→ Exercise objective: There is material below. Print exactly the lines starting at the line with "(134, 168) none -> [378,71,410,82] true" and ending at the line with "[695,351,854,364] circumstances. Or", ends included, and no others.

→ Exercise material:
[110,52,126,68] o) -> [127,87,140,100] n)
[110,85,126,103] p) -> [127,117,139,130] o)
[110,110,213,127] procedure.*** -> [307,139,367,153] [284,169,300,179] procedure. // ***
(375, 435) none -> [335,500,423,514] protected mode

---

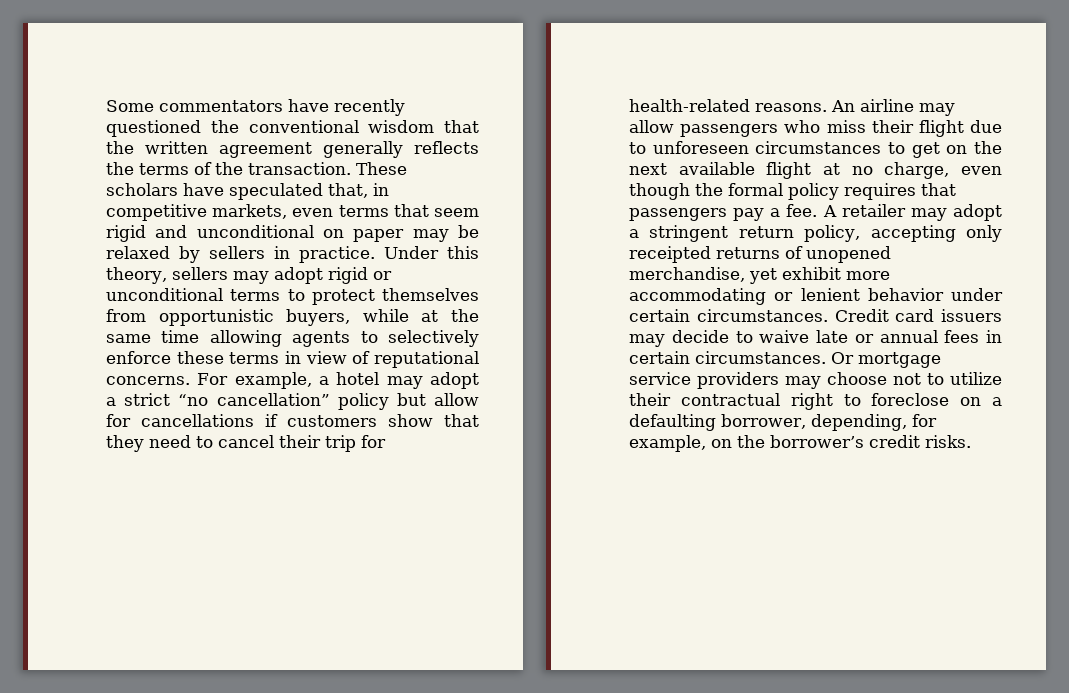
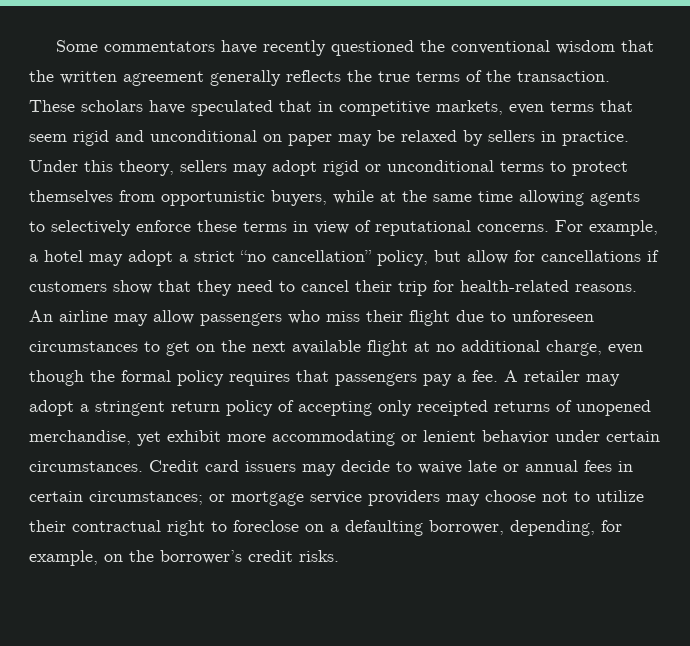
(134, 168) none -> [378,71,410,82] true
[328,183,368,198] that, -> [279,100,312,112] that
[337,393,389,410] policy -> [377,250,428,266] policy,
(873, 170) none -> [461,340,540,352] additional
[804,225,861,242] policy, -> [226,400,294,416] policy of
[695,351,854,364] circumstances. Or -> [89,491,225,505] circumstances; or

→ Answer space:
(134, 168) none -> [378,71,410,82] true
[328,183,368,198] that, -> [279,100,312,112] that
[337,393,389,410] policy -> [377,250,428,266] policy,
(873, 170) none -> [461,340,540,352] additional
[804,225,861,242] policy, -> [226,400,294,416] policy of
[695,351,854,364] circumstances. Or -> [89,491,225,505] circumstances; or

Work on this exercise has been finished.